- RECORDS FOR THE EXERCISE -
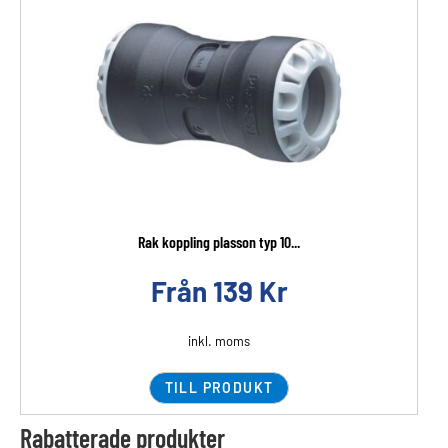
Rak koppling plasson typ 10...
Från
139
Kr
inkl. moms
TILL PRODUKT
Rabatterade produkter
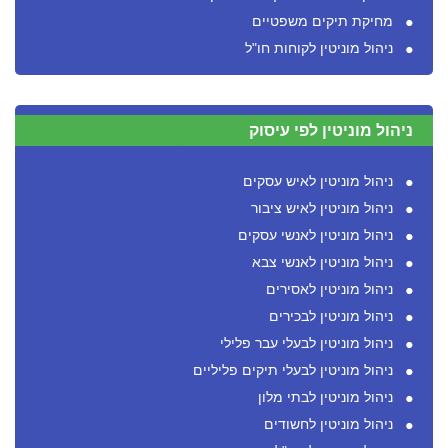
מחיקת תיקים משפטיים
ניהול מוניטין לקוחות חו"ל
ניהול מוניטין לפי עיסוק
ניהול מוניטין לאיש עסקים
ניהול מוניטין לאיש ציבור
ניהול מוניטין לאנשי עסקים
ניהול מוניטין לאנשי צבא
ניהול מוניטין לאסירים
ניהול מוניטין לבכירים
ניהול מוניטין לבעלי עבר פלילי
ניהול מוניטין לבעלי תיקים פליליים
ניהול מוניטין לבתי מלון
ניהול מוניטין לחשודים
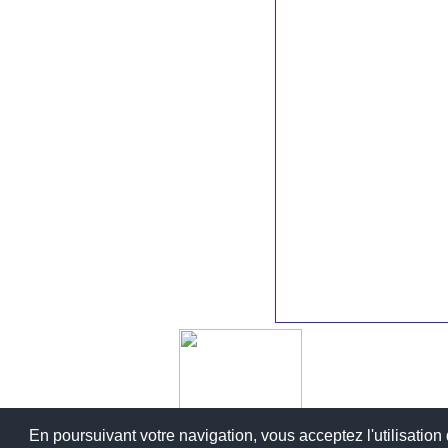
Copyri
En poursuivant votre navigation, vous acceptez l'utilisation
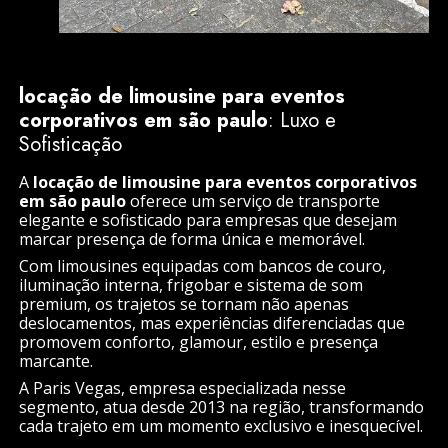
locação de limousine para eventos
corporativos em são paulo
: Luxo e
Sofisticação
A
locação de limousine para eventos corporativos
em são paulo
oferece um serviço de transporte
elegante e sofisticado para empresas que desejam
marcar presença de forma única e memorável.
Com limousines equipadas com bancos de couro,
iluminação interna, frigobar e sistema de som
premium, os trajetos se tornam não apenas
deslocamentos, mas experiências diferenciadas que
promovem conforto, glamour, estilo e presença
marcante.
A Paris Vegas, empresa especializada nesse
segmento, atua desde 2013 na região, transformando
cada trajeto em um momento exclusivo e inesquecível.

- AIM OF THE EXERCISE -
Show all lines in the records above that hold "presença".

- SOLUTION TO THIS TASK -
marcar presença de forma única e memorável.
promovem conforto, glamour, estilo e presença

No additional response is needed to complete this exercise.